Aim of the exercise:
Could you arrange every line of the data as a Markdown table with the columns "No." and "Text", numbering each row and omitting blank lines?

Source texts of formatted documents
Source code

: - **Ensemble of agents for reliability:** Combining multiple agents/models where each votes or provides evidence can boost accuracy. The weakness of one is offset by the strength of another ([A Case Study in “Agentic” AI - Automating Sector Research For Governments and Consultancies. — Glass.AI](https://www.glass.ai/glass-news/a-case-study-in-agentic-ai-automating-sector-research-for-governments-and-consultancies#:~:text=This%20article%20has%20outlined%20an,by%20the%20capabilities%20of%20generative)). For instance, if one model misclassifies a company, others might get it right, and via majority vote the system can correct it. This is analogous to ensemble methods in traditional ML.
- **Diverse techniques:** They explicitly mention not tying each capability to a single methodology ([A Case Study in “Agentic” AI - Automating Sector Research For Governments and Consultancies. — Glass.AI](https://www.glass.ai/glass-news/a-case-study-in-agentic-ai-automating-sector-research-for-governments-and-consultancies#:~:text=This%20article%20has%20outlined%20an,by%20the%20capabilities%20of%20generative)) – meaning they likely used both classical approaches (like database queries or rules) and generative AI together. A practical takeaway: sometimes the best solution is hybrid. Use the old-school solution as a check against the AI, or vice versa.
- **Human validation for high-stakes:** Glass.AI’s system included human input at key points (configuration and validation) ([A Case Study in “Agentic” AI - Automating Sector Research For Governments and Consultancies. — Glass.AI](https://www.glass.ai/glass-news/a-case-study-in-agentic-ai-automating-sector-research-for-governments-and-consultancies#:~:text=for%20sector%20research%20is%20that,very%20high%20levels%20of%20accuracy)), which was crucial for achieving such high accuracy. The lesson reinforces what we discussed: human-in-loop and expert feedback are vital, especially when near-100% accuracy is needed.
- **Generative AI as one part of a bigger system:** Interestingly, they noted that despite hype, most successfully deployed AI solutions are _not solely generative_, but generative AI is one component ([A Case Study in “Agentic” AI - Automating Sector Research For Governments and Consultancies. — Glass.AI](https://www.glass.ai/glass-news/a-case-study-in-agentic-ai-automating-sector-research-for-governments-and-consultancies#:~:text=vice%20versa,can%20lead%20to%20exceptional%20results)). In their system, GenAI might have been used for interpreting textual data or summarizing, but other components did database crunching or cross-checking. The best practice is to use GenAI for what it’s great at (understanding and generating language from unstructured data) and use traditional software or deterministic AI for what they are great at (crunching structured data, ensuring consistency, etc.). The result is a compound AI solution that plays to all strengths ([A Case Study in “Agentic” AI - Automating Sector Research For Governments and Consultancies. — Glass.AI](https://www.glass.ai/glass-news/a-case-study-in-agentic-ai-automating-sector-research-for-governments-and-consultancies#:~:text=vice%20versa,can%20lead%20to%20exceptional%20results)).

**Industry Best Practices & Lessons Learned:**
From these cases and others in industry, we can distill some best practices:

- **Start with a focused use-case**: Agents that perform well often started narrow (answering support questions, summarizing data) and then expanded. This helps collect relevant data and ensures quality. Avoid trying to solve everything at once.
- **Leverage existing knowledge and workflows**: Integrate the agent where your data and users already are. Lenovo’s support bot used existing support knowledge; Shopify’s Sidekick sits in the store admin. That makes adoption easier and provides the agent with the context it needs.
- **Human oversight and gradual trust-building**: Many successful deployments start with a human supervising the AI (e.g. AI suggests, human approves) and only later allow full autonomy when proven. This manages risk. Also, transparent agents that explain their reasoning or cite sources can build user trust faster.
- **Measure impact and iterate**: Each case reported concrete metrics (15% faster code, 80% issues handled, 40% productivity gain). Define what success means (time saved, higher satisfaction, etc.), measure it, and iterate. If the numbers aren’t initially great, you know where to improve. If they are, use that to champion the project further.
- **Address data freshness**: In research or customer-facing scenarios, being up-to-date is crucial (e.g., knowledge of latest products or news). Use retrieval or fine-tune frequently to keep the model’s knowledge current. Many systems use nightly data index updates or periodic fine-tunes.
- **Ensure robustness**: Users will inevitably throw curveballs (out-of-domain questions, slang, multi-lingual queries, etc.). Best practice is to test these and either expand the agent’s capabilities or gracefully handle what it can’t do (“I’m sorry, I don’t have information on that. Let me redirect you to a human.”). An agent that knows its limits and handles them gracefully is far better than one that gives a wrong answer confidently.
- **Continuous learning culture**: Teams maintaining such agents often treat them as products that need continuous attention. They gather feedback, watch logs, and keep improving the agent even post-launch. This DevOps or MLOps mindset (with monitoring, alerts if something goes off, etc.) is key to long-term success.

Answer for the task:
| No. | Text |
|---|---|
| 1 | Source code |
| 2 | : - **Ensemble of agents for reliability:** Combining multiple agents/models where each votes or provides evidence can boost accuracy. The weakness of one is offset by the strength of another ([A Case Study in “Agentic” AI - Automating Sector Research For Governments and Consultancies. — Glass.AI](https://www.glass.ai/glass-news/a-case-study-in-agentic-ai-automating-sector-research-for-governments-and-consultancies#:~:text=This%20article%20has%20outlined%20an,by%20the%20capabilities%20of%20generative)). For instance, if one model misclassifies a company, others might get it right, and via majority vote the system can correct it. This is analogous to ensemble methods in traditional ML. |
| 3 | - **Diverse techniques:** They explicitly mention not tying each capability to a single methodology ([A Case Study in “Agentic” AI - Automating Sector Research For Governments and Consultancies. — Glass.AI](https://www.glass.ai/glass-news/a-case-study-in-agentic-ai-automating-sector-research-for-governments-and-consultancies#:~:text=This%20article%20has%20outlined%20an,by%20the%20capabilities%20of%20generative)) – meaning they likely used both classical approaches (like database queries or rules) and generative AI together. A practical takeaway: sometimes the best solution is hybrid. Use the old-school solution as a check against the AI, or vice versa. |
| 4 | - **Human validation for high-stakes:** Glass.AI’s system included human input at key points (configuration and validation) ([A Case Study in “Agentic” AI - Automating Sector Research For Governments and Consultancies. — Glass.AI](https://www.glass.ai/glass-news/a-case-study-in-agentic-ai-automating-sector-research-for-governments-and-consultancies#:~:text=for%20sector%20research%20is%20that,very%20high%20levels%20of%20accuracy)), which was crucial for achieving such high accuracy. The lesson reinforces what we discussed: human-in-loop and expert feedback are vital, especially when near-100% accuracy is needed. |
| 5 | - **Generative AI as one part of a bigger system:** Interestingly, they noted that despite hype, most successfully deployed AI solutions are _not solely generative_, but generative AI is one component ([A Case Study in “Agentic” AI - Automating Sector Research For Governments and Consultancies. — Glass.AI](https://www.glass.ai/glass-news/a-case-study-in-agentic-ai-automating-sector-research-for-governments-and-consultancies#:~:text=vice%20versa,can%20lead%20to%20exceptional%20results)). In their system, GenAI might have been used for interpreting textual data or summarizing, but other components did database crunching or cross-checking. The best practice is to use GenAI for what it’s great at (understanding and generating language from unstructured data) and use traditional software or deterministic AI for what they are great at (crunching structured data, ensuring consistency, etc.). The result is a compound AI solution that plays to all strengths ([A Case Study in “Agentic” AI - Automating Sector Research For Governments and Consultancies. — Glass.AI](https://www.glass.ai/glass-news/a-case-study-in-agentic-ai-automating-sector-research-for-governments-and-consultancies#:~:text=vice%20versa,can%20lead%20to%20exceptional%20results)). |
| 6 | **Industry Best Practices & Lessons Learned:** |
| 7 | From these cases and others in industry, we can distill some best practices: |
| 8 | - **Start with a focused use-case**: Agents that perform well often started narrow (answering support questions, summarizing data) and then expanded. This helps collect relevant data and ensures quality. Avoid trying to solve everything at once. |
| 9 | - **Leverage existing knowledge and workflows**: Integrate the agent where your data and users already are. Lenovo’s support bot used existing support knowledge; Shopify’s Sidekick sits in the store admin. That makes adoption easier and provides the agent with the context it needs. |
| 10 | - **Human oversight and gradual trust-building**: Many successful deployments start with a human supervising the AI (e.g. AI suggests, human approves) and only later allow full autonomy when proven. This manages risk. Also, transparent agents that explain their reasoning or cite sources can build user trust faster. |
| 11 | - **Measure impact and iterate**: Each case reported concrete metrics (15% faster code, 80% issues handled, 40% productivity gain). Define what success means (time saved, higher satisfaction, etc.), measure it, and iterate. If the numbers aren’t initially great, you know where to improve. If they are, use that to champion the project further. |
| 12 | - **Address data freshness**: In research or customer-facing scenarios, being up-to-date is crucial (e.g., knowledge of latest products or news). Use retrieval or fine-tune frequently to keep the model’s knowledge current. Many systems use nightly data index updates or periodic fine-tunes. |
| 13 | - **Ensure robustness**: Users will inevitably throw curveballs (out-of-domain questions, slang, multi-lingual queries, etc.). Best practice is to test these and either expand the agent’s capabilities or gracefully handle what it can’t do (“I’m sorry, I don’t have information on that. Let me redirect you to a human.”). An agent that knows its limits and handles them gracefully is far better than one that gives a wrong answer confidently. |
| 14 | - **Continuous learning culture**: Teams maintaining such agents often treat them as products that need continuous attention. They gather feedback, watch logs, and keep improving the agent even post-launch. This DevOps or MLOps mindset (with monitoring, alerts if something goes off, etc.) is key to long-term success. |